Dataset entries
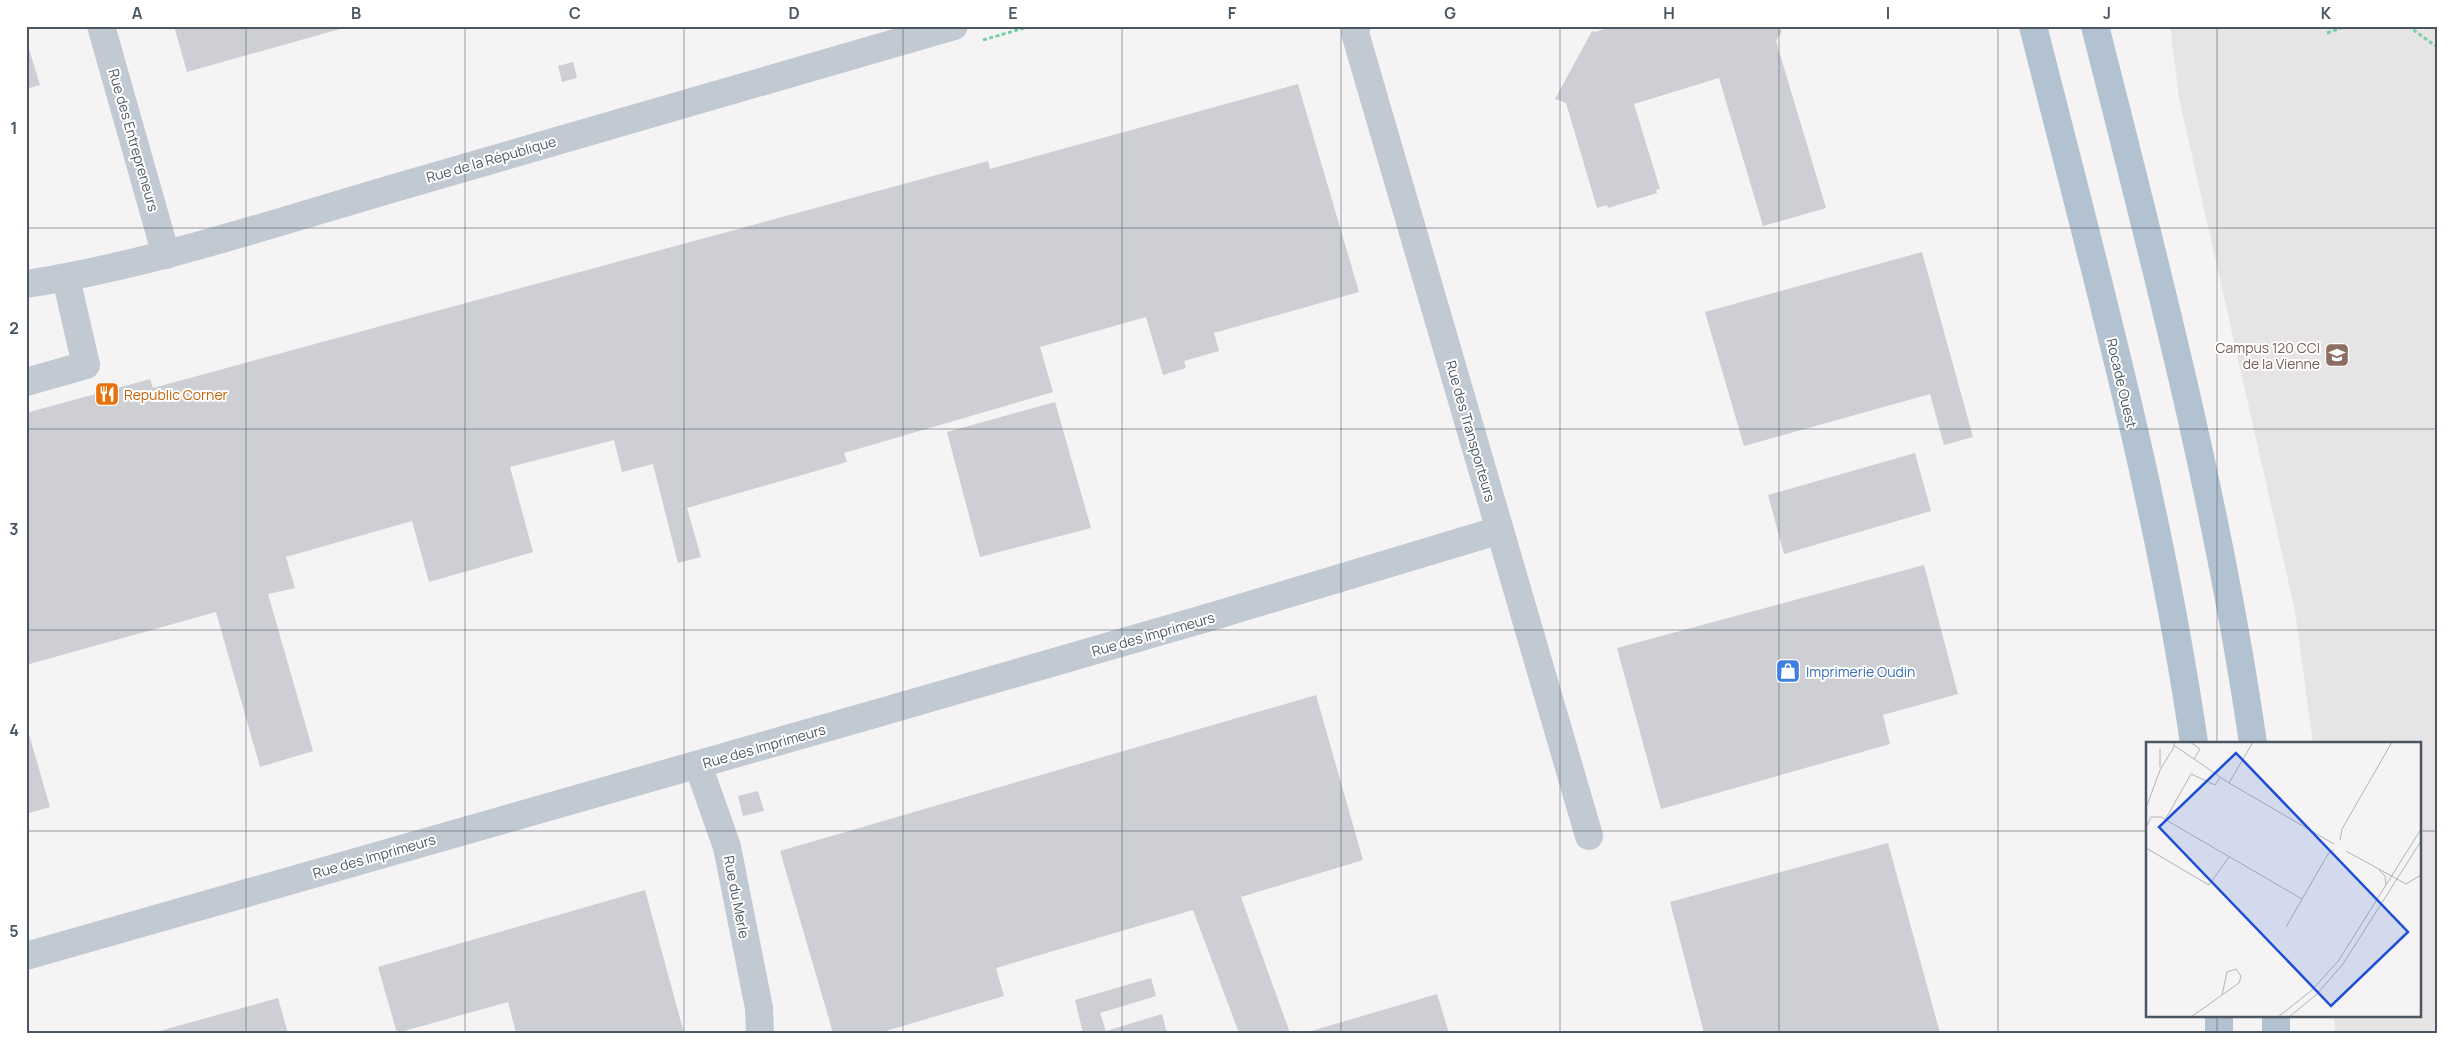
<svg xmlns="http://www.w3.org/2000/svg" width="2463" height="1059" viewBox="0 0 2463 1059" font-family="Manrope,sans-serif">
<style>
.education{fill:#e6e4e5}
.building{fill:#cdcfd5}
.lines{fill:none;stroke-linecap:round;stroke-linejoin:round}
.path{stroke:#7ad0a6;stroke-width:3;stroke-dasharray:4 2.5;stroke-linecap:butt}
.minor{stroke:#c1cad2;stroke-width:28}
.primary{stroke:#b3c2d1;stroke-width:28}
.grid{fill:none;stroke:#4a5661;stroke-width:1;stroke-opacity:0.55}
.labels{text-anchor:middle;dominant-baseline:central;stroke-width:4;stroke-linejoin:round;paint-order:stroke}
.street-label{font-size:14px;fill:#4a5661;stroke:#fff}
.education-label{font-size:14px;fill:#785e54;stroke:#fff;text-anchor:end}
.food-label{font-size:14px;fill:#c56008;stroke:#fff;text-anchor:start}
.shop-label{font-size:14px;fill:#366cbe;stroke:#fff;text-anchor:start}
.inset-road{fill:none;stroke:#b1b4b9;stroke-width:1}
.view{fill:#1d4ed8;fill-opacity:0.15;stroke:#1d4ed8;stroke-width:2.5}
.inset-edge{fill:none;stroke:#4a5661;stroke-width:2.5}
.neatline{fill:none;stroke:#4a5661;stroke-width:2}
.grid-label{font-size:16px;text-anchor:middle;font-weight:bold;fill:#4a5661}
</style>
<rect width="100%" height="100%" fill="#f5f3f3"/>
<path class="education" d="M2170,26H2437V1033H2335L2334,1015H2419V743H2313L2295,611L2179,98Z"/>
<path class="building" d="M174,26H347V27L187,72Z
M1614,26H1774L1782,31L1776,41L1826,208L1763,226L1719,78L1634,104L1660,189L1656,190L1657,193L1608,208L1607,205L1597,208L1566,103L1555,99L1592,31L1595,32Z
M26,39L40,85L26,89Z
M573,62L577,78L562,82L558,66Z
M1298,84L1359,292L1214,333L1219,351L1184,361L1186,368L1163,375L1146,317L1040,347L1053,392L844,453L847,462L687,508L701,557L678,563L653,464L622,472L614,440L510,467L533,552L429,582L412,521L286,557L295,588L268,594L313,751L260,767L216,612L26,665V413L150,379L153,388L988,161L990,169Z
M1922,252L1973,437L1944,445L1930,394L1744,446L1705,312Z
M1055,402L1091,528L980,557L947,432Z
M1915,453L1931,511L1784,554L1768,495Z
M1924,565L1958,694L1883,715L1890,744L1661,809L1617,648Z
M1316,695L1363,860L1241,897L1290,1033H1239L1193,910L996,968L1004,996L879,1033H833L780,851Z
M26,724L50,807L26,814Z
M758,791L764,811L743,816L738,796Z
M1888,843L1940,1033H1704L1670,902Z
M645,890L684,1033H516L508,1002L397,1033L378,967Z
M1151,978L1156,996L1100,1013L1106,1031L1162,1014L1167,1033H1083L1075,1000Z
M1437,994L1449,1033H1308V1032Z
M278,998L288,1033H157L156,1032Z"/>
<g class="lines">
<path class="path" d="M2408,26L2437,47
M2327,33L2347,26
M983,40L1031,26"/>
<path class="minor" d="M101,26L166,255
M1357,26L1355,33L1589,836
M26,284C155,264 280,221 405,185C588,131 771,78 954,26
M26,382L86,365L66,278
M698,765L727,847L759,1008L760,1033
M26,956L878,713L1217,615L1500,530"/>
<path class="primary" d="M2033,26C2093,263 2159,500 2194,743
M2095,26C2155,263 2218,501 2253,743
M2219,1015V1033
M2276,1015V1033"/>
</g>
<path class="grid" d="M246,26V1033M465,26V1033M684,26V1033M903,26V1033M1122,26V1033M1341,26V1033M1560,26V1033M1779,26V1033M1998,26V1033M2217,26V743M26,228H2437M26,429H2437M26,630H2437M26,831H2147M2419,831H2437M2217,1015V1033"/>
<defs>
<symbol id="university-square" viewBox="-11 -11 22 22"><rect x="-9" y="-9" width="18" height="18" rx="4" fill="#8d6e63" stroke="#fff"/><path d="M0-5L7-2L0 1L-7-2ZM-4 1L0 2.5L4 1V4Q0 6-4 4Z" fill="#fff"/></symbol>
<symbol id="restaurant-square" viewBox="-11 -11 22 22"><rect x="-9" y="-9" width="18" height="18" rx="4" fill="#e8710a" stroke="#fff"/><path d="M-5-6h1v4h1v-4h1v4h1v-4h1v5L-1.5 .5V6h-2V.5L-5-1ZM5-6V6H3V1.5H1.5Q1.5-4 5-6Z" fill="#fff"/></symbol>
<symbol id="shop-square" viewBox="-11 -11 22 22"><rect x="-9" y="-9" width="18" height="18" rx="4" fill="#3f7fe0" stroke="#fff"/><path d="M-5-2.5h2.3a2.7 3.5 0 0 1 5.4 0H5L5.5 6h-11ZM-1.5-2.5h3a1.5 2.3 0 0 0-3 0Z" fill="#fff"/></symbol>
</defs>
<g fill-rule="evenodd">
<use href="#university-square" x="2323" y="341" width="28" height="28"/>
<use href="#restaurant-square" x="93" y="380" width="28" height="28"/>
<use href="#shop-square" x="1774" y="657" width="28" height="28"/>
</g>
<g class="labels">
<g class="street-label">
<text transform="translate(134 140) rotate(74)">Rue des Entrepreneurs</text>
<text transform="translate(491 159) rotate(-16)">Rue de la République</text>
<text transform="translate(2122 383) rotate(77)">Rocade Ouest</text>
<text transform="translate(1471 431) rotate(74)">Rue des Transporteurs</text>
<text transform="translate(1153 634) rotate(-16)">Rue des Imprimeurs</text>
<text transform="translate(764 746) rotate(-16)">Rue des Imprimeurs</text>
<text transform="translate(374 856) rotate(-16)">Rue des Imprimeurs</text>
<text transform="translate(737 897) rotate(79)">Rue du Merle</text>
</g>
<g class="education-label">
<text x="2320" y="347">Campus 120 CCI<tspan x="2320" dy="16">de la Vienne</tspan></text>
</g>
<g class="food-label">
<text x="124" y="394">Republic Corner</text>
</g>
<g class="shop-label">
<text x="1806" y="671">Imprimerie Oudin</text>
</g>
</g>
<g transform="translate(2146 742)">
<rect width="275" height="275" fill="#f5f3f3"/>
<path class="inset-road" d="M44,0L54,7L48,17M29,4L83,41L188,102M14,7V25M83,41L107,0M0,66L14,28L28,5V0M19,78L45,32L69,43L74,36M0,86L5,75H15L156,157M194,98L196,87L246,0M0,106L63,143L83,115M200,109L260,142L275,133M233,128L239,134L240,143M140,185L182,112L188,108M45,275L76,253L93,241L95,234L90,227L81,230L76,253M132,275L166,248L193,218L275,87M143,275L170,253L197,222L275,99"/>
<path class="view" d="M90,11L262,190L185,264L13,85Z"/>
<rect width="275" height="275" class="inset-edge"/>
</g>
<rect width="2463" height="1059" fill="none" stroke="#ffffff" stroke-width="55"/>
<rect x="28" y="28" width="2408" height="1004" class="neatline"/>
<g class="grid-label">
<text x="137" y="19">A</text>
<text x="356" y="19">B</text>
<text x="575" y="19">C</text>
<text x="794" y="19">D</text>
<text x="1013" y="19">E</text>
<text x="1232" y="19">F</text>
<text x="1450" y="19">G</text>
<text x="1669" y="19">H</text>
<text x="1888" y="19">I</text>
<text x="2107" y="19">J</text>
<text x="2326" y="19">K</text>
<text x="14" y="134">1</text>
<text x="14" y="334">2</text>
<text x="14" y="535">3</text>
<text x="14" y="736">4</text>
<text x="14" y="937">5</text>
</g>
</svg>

**WORK ORDER:** Would you set down the records exactly, with no pictures included?

**TASK SOLUTION:**
<svg xmlns="http://www.w3.org/2000/svg" width="2463" height="1059" viewBox="0 0 2463 1059" font-family="Manrope,sans-serif">
<style>
.education{fill:#e6e4e5}
.building{fill:#cdcfd5}
.lines{fill:none;stroke-linecap:round;stroke-linejoin:round}
.path{stroke:#7ad0a6;stroke-width:3;stroke-dasharray:4 2.5;stroke-linecap:butt}
.minor{stroke:#c1cad2;stroke-width:28}
.primary{stroke:#b3c2d1;stroke-width:28}
.grid{fill:none;stroke:#4a5661;stroke-width:1;stroke-opacity:0.55}
.labels{text-anchor:middle;dominant-baseline:central;stroke-width:4;stroke-linejoin:round;paint-order:stroke}
.street-label{font-size:14px;fill:#4a5661;stroke:#fff}
.education-label{font-size:14px;fill:#785e54;stroke:#fff;text-anchor:end}
.food-label{font-size:14px;fill:#c56008;stroke:#fff;text-anchor:start}
.shop-label{font-size:14px;fill:#366cbe;stroke:#fff;text-anchor:start}
.inset-road{fill:none;stroke:#b1b4b9;stroke-width:1}
.view{fill:#1d4ed8;fill-opacity:0.15;stroke:#1d4ed8;stroke-width:2.5}
.inset-edge{fill:none;stroke:#4a5661;stroke-width:2.5}
.neatline{fill:none;stroke:#4a5661;stroke-width:2}
.grid-label{font-size:16px;text-anchor:middle;font-weight:bold;fill:#4a5661}
</style>
<rect width="100%" height="100%" fill="#f5f3f3"/>
<path class="education" d="M2170,26H2437V1033H2335L2334,1015H2419V743H2313L2295,611L2179,98Z"/>
<path class="building" d="M174,26H347V27L187,72Z
M1614,26H1774L1782,31L1776,41L1826,208L1763,226L1719,78L1634,104L1660,189L1656,190L1657,193L1608,208L1607,205L1597,208L1566,103L1555,99L1592,31L1595,32Z
M26,39L40,85L26,89Z
M573,62L577,78L562,82L558,66Z
M1298,84L1359,292L1214,333L1219,351L1184,361L1186,368L1163,375L1146,317L1040,347L1053,392L844,453L847,462L687,508L701,557L678,563L653,464L622,472L614,440L510,467L533,552L429,582L412,521L286,557L295,588L268,594L313,751L260,767L216,612L26,665V413L150,379L153,388L988,161L990,169Z
M1922,252L1973,437L1944,445L1930,394L1744,446L1705,312Z
M1055,402L1091,528L980,557L947,432Z
M1915,453L1931,511L1784,554L1768,495Z
M1924,565L1958,694L1883,715L1890,744L1661,809L1617,648Z
M1316,695L1363,860L1241,897L1290,1033H1239L1193,910L996,968L1004,996L879,1033H833L780,851Z
M26,724L50,807L26,814Z
M758,791L764,811L743,816L738,796Z
M1888,843L1940,1033H1704L1670,902Z
M645,890L684,1033H516L508,1002L397,1033L378,967Z
M1151,978L1156,996L1100,1013L1106,1031L1162,1014L1167,1033H1083L1075,1000Z
M1437,994L1449,1033H1308V1032Z
M278,998L288,1033H157L156,1032Z"/>
<g class="lines">
<path class="path" d="M2408,26L2437,47
M2327,33L2347,26
M983,40L1031,26"/>
<path class="minor" d="M101,26L166,255
M1357,26L1355,33L1589,836
M26,284C155,264 280,221 405,185C588,131 771,78 954,26
M26,382L86,365L66,278
M698,765L727,847L759,1008L760,1033
M26,956L878,713L1217,615L1500,530"/>
<path class="primary" d="M2033,26C2093,263 2159,500 2194,743
M2095,26C2155,263 2218,501 2253,743
M2219,1015V1033
M2276,1015V1033"/>
</g>
<path class="grid" d="M246,26V1033M465,26V1033M684,26V1033M903,26V1033M1122,26V1033M1341,26V1033M1560,26V1033M1779,26V1033M1998,26V1033M2217,26V743M26,228H2437M26,429H2437M26,630H2437M26,831H2147M2419,831H2437M2217,1015V1033"/>
<defs>
<symbol id="university-square" viewBox="-11 -11 22 22"><rect x="-9" y="-9" width="18" height="18" rx="4" fill="#8d6e63" stroke="#fff"/><path d="M0-5L7-2L0 1L-7-2ZM-4 1L0 2.5L4 1V4Q0 6-4 4Z" fill="#fff"/></symbol>
<symbol id="restaurant-square" viewBox="-11 -11 22 22"><rect x="-9" y="-9" width="18" height="18" rx="4" fill="#e8710a" stroke="#fff"/><path d="M-5-6h1v4h1v-4h1v4h1v-4h1v5L-1.5 .5V6h-2V.5L-5-1ZM5-6V6H3V1.5H1.5Q1.5-4 5-6Z" fill="#fff"/></symbol>
<symbol id="shop-square" viewBox="-11 -11 22 22"><rect x="-9" y="-9" width="18" height="18" rx="4" fill="#3f7fe0" stroke="#fff"/><path d="M-5-2.5h2.3a2.7 3.5 0 0 1 5.4 0H5L5.5 6h-11ZM-1.5-2.5h3a1.5 2.3 0 0 0-3 0Z" fill="#fff"/></symbol>
</defs>
<g fill-rule="evenodd">
<use href="#university-square" x="2323" y="341" width="28" height="28"/>
<use href="#restaurant-square" x="93" y="380" width="28" height="28"/>
<use href="#shop-square" x="1774" y="657" width="28" height="28"/>
</g>
<g class="labels">
<g class="street-label">
<text transform="translate(134 140) rotate(74)">Rue des Entrepreneurs</text>
<text transform="translate(491 159) rotate(-16)">Rue de la République</text>
<text transform="translate(2122 383) rotate(77)">Rocade Ouest</text>
<text transform="translate(1471 431) rotate(74)">Rue des Transporteurs</text>
<text transform="translate(1153 634) rotate(-16)">Rue des Imprimeurs</text>
<text transform="translate(764 746) rotate(-16)">Rue des Imprimeurs</text>
<text transform="translate(374 856) rotate(-16)">Rue des Imprimeurs</text>
<text transform="translate(737 897) rotate(79)">Rue du Merle</text>
</g>
<g class="education-label">
<text x="2320" y="347">Campus 120 CCI<tspan x="2320" dy="16">de la Vienne</tspan></text>
</g>
<g class="food-label">
<text x="124" y="394">Republic Corner</text>
</g>
<g class="shop-label">
<text x="1806" y="671">Imprimerie Oudin</text>
</g>
</g>
<g transform="translate(2146 742)">
<rect width="275" height="275" fill="#f5f3f3"/>
<path class="inset-road" d="M44,0L54,7L48,17M29,4L83,41L188,102M14,7V25M83,41L107,0M0,66L14,28L28,5V0M19,78L45,32L69,43L74,36M0,86L5,75H15L156,157M194,98L196,87L246,0M0,106L63,143L83,115M200,109L260,142L275,133M233,128L239,134L240,143M140,185L182,112L188,108M45,275L76,253L93,241L95,234L90,227L81,230L76,253M132,275L166,248L193,218L275,87M143,275L170,253L197,222L275,99"/>
<path class="view" d="M90,11L262,190L185,264L13,85Z"/>
<rect width="275" height="275" class="inset-edge"/>
</g>
<rect width="2463" height="1059" fill="none" stroke="#ffffff" stroke-width="55"/>
<rect x="28" y="28" width="2408" height="1004" class="neatline"/>
<g class="grid-label">
<text x="137" y="19">A</text>
<text x="356" y="19">B</text>
<text x="575" y="19">C</text>
<text x="794" y="19">D</text>
<text x="1013" y="19">E</text>
<text x="1232" y="19">F</text>
<text x="1450" y="19">G</text>
<text x="1669" y="19">H</text>
<text x="1888" y="19">I</text>
<text x="2107" y="19">J</text>
<text x="2326" y="19">K</text>
<text x="14" y="134">1</text>
<text x="14" y="334">2</text>
<text x="14" y="535">3</text>
<text x="14" y="736">4</text>
<text x="14" y="937">5</text>
</g>
</svg>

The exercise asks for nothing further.